STATED GOAL 1
Repeat the records below exactly, starting at the beginning of the records and stopping after the line that contains "country: Venezuela".

SELECTED TEXT
begin
Note: Be careful not to disable master items. Many of the items and discovery rules here are of type ‘Dependent item’ which means, that they require a so-called ‘Master item’. Feel free to read more about dependent items here.
Remember the ‘Macros’ section in the host configuration? Let’s return to it. here we can see some macros which are used in our trigger thresholds, like:
- {$MONGODB.REPL.LAG.MAX.WARN} – Maximum replication lag in seconds
- {$MONGODB.CURSOR.OPEN.MAX.WARN} – Maximum number of open cursors
Feel free to change these as per your problem threshold requirements.
One last thing here – we can filter which elements get discovered by our discovery rules. This is once again defined by user macros like:
- {$MONGODB.LLD.FILTER.DB.MATCHES} – Databases that should be discovered (By default, the value here is ‘.*’, which will match everything)
end
GIVEN INFORMATION
begin
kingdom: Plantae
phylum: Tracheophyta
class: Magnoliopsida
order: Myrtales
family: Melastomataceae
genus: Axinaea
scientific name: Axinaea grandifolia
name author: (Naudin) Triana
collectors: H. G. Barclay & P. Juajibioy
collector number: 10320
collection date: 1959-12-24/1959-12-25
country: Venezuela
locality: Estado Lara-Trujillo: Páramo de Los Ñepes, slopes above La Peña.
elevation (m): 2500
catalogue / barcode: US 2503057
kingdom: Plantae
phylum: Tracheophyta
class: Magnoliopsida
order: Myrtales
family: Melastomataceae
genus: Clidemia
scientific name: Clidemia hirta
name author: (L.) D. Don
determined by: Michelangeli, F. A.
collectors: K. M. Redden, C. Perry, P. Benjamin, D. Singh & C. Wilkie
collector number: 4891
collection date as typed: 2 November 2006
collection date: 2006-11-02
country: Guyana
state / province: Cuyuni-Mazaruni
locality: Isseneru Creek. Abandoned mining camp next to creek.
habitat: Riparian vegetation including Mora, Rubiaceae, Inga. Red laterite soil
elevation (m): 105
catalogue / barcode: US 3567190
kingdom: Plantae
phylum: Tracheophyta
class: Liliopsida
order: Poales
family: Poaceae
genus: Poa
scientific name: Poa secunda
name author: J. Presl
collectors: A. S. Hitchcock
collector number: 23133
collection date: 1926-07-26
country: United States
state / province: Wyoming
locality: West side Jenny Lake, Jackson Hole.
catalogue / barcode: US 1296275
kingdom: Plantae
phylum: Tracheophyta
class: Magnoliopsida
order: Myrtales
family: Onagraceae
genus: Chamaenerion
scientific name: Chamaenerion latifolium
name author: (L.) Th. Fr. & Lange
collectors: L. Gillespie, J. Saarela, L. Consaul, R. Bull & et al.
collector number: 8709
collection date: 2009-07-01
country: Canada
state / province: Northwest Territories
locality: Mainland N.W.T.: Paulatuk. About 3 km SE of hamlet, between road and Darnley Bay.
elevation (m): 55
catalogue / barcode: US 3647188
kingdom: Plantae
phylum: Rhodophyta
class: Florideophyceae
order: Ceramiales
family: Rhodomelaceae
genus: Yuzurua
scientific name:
end
STATED GOAL 2
Write out the passage on MongoDB monitoring macros exactly, beginning at the words "Note: Be careful" and stopping after "problem threshold requirements.".

FULL OUTPUT 1
kingdom: Plantae
phylum: Tracheophyta
class: Magnoliopsida
order: Myrtales
family: Melastomataceae
genus: Axinaea
scientific name: Axinaea grandifolia
name author: (Naudin) Triana
collectors: H. G. Barclay & P. Juajibioy
collector number: 10320
collection date: 1959-12-24/1959-12-25
country: Venezuela

FULL OUTPUT 2
Note: Be careful not to disable master items. Many of the items and discovery rules here are of type ‘Dependent item’ which means, that they require a so-called ‘Master item’. Feel free to read more about dependent items here.
Remember the ‘Macros’ section in the host configuration? Let’s return to it. here we can see some macros which are used in our trigger thresholds, like:
- {$MONGODB.REPL.LAG.MAX.WARN} – Maximum replication lag in seconds
- {$MONGODB.CURSOR.OPEN.MAX.WARN} – Maximum number of open cursors
Feel free to change these as per your problem threshold requirements.